> **AVAILABLE RECORDS**:
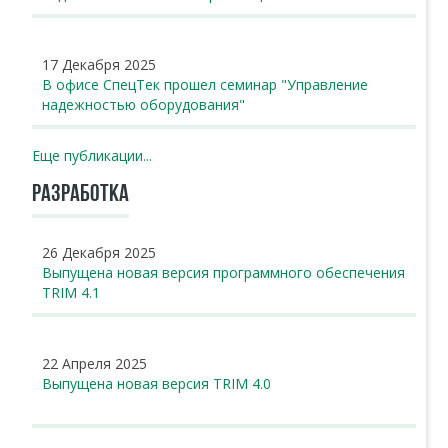
17 Декабря 2025
В офисе СпецТек прошел семинар "Управление
надежностью оборудования"
Еще публикации...
РАЗРАБОТКА
26 Декабря 2025
Выпущена новая версия программного обеспечения
TRIM 4.1
22 Апреля 2025
Выпущена новая версия TRIM 4.0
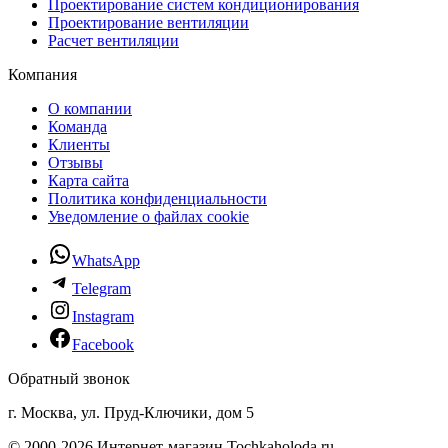
Проектирование систем кондиционирования
Проектирование вентиляции
Расчет вентиляции
Компания
О компании
Команда
Клиенты
Отзывы
Карта сайта
Политика конфиденциальности
Уведомление о файлах cookie
WhatsApp
Telegram
Instagram
Facebook
Обратный звонок
г. Москва, ул. Пруд-Ключики, дом 5
© 2000-2026 Интернет-магазин Tochkaholoda.ru -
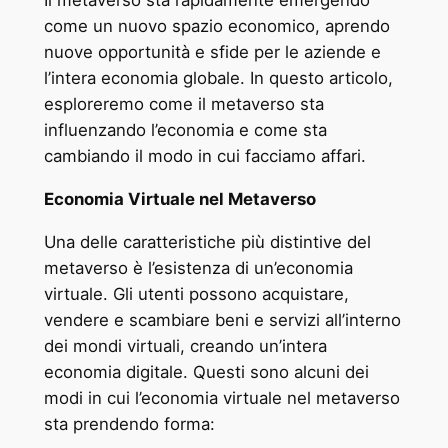
Il metaverso sta rapidamente emergendo
come un nuovo spazio economico, aprendo
nuove opportunità e sfide per le aziende e
l’intera economia globale. In questo articolo,
esploreremo come il metaverso sta
influenzando l’economia e come sta
cambiando il modo in cui facciamo affari.
Economia Virtuale nel Metaverso
Una delle caratteristiche più distintive del
metaverso è l’esistenza di un’economia
virtuale. Gli utenti possono acquistare,
vendere e scambiare beni e servizi all’interno
dei mondi virtuali, creando un’intera
economia digitale. Questi sono alcuni dei
modi in cui l’economia virtuale nel metaverso
sta prendendo forma:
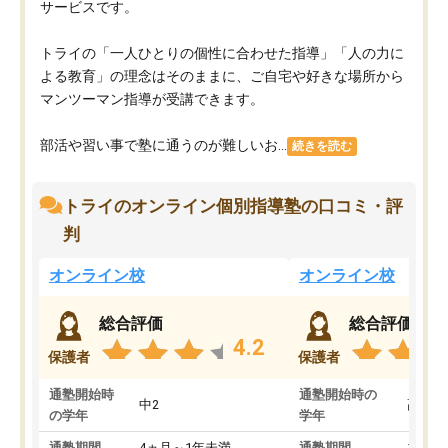
サービスです。
トライの「一人ひとりの個性に合わせた指導」「人の力に
よる教育」の理念はそのままに、ご自宅や好きな場所から
マンツーマン指導が受講できます。
部活や習い事で塾に通うのが難しいお...
続きを読む
トライのオンライン個別指導塾の口コミ・評
判
オンライン校
オンライン校
総合評価
総合評価
4.2
保護者
保護者
通塾開始時
通塾開始時の
中2
高3
の学年
学年
通塾期間
4ヵ月～1年未満
通塾期間
1～3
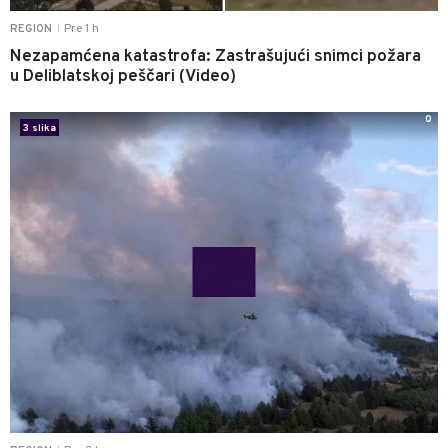
Pre 1 h
REGION
|
Nezapamćena katastrofa: Zastrašujući snimci požara
u Deliblatskoj peščari (Video)
0
3 slika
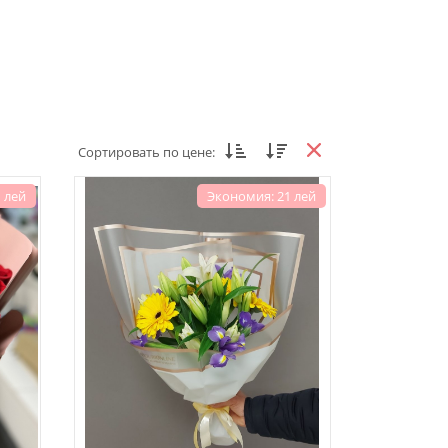
Сортировать по цене:
 лей
Экономия: 21 лей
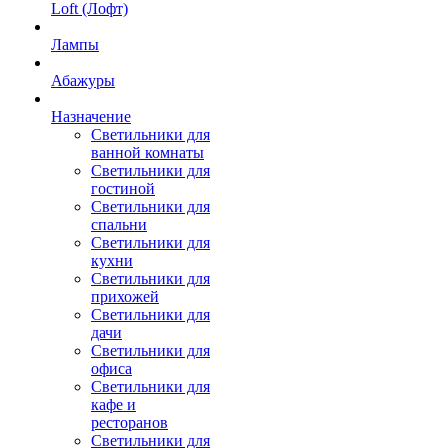
Loft (Лофт)
Лампы
Абажуры
Назначение
Светильники для
ванной комнаты
Светильники для
гостиной
Светильники для
спальни
Светильники для
кухни
Светильники для
прихожей
Светильники для
дачи
Светильники для
офиса
Светильники для
кафе и
ресторанов
Светильники для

> **DIRECTIONS FOR THIS TASK**:
Since the pictures don't belong in the copy, copy only the rest of the entries above exactly.

> **RESULT BELOW**:
17 Декабря 2025
В офисе СпецТек прошел семинар "Управление
надежностью оборудования"
Еще публикации...
РАЗРАБОТКА
26 Декабря 2025
Выпущена новая версия программного обеспечения
TRIM 4.1
22 Апреля 2025
Выпущена новая версия TRIM 4.0
Проектирование систем кондиционирования
Проектирование вентиляции
Расчет вентиляции
Компания
О компании
Команда
Клиенты
Отзывы
Карта сайта
Политика конфиденциальности
Уведомление о файлах cookie
WhatsApp
Telegram
Instagram
Facebook
Обратный звонок
г. Москва, ул. Пруд-Ключики, дом 5
© 2000-2026 Интернет-магазин Tochkaholoda.ru -
Il metaverso sta rapidamente emergendo
come un nuovo spazio economico, aprendo
nuove opportunità e sfide per le aziende e
l’intera economia globale. In questo articolo,
esploreremo come il metaverso sta
influenzando l’economia e come sta
cambiando il modo in cui facciamo affari.
Economia Virtuale nel Metaverso
Una delle caratteristiche più distintive del
metaverso è l’esistenza di un’economia
virtuale. Gli utenti possono acquistare,
vendere e scambiare beni e servizi all’interno
dei mondi virtuali, creando un’intera
economia digitale. Questi sono alcuni dei
modi in cui l’economia virtuale nel metaverso
sta prendendo forma:
サービスです。
トライの「一人ひとりの個性に合わせた指導」「人の力に
よる教育」の理念はそのままに、ご自宅や好きな場所から
マンツーマン指導が受講できます。
部活や習い事で塾に通うのが難しいお...
続きを読む
トライのオンライン個別指導塾の口コミ・評
判
オンライン校
オンライン校
総合評価
総合評価
4.2
保護者
保護者
通塾開始時
通塾開始時の
中2
高3
の学年
学年
通塾期間
4ヵ月～1年未満
通塾期間
1～3
Pre 1 h
REGION
|
Nezapamćena katastrofa: Zastrašujući snimci požara
u Deliblatskoj peščari (Video)
0
3 slika
Сортировать по цене:
 лей
Экономия: 21 лей
Loft (Лофт)
Лампы
Абажуры
Назначение
Светильники для
ванной комнаты
Светильники для
гостиной
Светильники для
спальни
Светильники для
кухни
Светильники для
прихожей
Светильники для
дачи
Светильники для
офиса
Светильники для
кафе и
ресторанов
Светильники для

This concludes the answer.